Your result should be the lines holding the word "linejoin", copied from the entries below.

BEGIN Supplied material

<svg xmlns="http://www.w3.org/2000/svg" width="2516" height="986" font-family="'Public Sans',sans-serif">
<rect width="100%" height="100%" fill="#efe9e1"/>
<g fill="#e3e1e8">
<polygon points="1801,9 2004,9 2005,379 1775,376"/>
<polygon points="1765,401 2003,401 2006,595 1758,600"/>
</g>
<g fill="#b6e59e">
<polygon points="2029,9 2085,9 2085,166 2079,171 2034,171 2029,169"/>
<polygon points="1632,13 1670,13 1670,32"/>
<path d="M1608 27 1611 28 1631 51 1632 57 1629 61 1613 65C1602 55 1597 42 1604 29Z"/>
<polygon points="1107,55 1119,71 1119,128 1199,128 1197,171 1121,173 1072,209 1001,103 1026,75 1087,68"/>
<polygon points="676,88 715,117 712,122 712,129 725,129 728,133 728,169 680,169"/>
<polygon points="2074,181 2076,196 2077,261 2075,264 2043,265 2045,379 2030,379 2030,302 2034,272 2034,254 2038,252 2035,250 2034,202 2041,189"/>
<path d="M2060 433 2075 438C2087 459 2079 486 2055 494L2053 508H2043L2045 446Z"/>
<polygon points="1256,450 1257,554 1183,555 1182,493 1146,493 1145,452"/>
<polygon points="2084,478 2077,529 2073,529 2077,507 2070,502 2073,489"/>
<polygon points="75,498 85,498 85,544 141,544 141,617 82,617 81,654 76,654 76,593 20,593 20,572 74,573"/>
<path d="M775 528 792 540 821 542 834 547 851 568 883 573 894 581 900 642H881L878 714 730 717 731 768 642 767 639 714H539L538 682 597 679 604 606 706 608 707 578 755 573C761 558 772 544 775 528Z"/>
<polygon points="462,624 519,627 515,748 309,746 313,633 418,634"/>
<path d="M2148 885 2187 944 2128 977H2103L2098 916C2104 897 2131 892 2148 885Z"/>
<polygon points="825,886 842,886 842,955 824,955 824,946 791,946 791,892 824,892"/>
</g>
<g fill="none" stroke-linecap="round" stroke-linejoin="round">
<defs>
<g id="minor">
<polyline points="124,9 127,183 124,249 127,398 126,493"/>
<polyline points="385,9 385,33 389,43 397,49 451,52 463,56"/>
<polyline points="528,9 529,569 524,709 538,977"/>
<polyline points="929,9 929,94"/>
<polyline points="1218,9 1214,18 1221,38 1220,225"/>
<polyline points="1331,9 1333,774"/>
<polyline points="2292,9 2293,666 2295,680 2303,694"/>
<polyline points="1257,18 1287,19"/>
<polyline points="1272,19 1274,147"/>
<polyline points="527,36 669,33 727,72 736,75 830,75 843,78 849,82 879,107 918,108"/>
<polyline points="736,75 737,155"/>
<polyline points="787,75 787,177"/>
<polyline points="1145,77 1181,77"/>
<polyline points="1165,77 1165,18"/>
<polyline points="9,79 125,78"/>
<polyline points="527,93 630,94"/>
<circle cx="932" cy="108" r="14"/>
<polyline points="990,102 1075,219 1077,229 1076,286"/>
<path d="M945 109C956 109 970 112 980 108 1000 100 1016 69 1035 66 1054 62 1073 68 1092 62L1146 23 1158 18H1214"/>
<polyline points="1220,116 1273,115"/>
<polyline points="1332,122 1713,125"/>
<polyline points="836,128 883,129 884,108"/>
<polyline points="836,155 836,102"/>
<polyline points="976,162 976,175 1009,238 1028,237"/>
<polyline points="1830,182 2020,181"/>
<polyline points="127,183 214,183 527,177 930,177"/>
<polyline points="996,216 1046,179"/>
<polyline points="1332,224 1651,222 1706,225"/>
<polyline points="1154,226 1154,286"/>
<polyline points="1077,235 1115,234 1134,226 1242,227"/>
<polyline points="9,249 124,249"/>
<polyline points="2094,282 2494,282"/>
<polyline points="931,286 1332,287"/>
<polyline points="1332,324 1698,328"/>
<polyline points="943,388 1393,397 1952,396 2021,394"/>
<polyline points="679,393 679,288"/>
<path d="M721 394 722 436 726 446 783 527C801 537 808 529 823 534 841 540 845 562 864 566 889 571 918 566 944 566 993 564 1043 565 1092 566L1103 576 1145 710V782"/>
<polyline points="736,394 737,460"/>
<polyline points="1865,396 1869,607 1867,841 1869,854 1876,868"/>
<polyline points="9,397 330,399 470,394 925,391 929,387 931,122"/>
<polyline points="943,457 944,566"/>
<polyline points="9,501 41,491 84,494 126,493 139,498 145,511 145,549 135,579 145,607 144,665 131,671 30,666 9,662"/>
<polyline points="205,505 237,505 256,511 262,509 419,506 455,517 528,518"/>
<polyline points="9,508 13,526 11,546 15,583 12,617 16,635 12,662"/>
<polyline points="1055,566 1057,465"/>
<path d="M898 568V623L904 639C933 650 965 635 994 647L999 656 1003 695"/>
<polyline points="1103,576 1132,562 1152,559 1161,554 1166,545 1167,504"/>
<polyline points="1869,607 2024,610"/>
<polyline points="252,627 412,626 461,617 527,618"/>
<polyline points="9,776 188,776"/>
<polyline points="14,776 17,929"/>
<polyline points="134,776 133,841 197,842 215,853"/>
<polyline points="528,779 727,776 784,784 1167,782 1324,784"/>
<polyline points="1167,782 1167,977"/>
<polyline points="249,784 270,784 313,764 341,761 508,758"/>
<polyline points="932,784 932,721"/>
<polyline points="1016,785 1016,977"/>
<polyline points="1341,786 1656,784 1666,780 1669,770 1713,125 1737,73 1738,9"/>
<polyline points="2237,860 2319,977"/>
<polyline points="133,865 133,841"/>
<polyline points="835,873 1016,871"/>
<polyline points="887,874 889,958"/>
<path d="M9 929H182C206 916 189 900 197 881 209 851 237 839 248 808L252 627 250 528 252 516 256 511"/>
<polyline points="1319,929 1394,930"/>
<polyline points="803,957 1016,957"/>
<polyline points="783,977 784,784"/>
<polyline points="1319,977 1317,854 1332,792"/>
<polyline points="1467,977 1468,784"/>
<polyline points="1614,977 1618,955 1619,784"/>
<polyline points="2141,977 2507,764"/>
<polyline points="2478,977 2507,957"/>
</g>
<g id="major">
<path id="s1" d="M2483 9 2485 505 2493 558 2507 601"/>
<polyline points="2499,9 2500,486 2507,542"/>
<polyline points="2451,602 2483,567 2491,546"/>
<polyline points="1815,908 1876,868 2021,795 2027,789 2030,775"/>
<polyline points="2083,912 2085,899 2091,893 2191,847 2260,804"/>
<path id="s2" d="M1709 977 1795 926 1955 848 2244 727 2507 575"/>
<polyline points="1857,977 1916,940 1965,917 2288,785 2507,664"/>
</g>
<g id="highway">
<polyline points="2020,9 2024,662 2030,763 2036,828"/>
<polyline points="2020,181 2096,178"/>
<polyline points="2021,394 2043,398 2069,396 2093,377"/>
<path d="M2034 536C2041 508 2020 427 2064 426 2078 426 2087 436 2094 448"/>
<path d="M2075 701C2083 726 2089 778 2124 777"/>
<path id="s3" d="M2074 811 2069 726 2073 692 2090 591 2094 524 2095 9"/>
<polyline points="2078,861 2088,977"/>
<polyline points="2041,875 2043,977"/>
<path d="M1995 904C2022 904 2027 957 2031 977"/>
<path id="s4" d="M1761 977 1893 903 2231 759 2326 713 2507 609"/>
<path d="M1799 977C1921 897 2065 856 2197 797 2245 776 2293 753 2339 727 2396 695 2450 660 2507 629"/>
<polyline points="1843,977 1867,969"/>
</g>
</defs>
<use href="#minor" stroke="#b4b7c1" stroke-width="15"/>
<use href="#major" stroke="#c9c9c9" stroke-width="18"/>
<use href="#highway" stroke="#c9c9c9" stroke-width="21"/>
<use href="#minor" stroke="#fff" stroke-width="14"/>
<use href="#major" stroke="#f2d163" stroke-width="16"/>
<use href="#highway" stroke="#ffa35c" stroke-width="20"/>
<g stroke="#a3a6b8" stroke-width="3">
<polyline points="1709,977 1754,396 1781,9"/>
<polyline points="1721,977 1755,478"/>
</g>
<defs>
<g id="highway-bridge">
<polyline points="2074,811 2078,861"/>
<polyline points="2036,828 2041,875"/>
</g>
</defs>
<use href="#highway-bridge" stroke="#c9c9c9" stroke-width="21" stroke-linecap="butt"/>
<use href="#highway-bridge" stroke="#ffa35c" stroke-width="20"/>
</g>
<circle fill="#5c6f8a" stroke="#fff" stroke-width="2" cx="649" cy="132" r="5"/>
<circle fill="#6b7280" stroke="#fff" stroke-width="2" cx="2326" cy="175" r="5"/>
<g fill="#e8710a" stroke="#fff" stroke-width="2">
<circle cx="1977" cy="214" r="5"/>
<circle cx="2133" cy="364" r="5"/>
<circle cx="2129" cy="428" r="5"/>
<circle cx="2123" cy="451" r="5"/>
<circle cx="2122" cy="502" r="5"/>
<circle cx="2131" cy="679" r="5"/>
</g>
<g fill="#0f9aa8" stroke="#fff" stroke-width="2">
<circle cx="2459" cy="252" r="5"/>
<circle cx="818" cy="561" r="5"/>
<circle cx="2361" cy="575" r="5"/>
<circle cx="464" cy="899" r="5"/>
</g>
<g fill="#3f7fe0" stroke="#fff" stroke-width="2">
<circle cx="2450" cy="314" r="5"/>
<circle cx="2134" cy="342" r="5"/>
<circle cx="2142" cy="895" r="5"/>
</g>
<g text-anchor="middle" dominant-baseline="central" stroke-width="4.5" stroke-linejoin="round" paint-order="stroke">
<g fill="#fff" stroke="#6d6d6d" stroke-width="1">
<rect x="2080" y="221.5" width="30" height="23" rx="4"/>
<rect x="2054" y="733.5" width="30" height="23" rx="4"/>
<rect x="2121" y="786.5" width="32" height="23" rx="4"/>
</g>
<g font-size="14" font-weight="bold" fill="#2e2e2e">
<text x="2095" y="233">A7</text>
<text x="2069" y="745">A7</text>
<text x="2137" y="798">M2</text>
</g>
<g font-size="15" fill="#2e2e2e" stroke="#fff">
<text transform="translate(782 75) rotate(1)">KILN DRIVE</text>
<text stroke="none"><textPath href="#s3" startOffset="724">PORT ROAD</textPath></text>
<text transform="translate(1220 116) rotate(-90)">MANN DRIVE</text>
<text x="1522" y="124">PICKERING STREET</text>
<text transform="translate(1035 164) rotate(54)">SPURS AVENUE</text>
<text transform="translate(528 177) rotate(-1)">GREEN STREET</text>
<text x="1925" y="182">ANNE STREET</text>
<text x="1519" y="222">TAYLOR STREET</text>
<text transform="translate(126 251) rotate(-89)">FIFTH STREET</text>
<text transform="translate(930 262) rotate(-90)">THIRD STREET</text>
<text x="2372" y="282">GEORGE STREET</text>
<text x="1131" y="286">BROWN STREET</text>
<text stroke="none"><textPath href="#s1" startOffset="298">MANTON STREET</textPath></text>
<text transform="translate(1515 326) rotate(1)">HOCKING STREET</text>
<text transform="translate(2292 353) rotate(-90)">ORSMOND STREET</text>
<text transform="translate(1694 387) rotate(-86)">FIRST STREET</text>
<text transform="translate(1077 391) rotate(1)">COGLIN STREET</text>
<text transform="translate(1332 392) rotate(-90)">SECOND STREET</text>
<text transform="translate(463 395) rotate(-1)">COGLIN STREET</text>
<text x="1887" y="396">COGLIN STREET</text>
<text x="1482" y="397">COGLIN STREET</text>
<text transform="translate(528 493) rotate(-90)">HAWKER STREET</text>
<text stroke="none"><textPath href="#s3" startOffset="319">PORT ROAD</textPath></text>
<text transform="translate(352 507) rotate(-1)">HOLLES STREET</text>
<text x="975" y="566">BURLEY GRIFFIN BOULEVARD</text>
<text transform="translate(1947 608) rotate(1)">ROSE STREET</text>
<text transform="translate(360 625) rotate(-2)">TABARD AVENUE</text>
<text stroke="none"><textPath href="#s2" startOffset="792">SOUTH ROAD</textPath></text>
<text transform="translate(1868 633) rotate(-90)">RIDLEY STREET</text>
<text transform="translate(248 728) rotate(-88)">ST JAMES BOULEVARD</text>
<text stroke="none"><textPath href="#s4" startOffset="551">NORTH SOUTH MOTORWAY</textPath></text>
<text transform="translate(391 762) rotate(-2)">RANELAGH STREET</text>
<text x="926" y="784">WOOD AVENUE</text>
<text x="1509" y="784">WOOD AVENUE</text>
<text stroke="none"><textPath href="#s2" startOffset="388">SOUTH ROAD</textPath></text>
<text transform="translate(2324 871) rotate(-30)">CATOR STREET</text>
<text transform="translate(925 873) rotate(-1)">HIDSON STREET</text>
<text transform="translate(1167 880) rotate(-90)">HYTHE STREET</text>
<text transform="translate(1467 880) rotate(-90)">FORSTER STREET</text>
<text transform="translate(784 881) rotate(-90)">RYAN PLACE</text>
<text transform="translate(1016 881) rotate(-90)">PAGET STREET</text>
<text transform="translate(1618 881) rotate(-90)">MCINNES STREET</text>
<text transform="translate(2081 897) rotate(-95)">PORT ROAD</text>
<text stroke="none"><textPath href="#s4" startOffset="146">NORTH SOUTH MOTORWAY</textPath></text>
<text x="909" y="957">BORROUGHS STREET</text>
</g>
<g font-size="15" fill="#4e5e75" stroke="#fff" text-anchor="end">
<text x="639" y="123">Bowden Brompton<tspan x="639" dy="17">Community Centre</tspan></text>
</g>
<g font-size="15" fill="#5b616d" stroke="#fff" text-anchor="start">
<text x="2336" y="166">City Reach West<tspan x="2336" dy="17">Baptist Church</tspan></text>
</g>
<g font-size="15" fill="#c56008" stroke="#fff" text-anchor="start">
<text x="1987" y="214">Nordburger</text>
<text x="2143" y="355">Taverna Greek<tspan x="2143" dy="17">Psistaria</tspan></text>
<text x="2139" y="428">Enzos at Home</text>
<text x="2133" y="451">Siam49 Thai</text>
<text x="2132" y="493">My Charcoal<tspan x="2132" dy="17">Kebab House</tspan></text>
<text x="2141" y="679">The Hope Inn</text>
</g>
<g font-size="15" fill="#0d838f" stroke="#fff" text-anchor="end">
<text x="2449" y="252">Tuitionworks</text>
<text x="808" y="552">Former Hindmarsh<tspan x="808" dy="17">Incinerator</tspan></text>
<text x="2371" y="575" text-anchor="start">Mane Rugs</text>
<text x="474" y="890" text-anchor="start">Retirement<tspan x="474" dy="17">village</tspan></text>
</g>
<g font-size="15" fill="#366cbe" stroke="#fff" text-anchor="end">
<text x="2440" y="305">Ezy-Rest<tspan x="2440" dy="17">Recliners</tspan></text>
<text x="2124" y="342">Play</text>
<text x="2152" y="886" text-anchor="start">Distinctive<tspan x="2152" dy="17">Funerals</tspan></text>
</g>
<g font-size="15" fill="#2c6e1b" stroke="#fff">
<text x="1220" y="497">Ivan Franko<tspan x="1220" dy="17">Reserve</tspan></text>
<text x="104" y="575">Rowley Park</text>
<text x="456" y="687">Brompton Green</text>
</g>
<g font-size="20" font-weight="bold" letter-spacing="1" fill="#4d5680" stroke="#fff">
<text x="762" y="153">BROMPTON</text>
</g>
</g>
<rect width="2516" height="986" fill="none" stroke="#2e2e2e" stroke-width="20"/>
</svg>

END Supplied material

## Written reply
<g fill="none" stroke-linecap="round" stroke-linejoin="round">
<g text-anchor="middle" dominant-baseline="central" stroke-width="4.5" stroke-linejoin="round" paint-order="stroke">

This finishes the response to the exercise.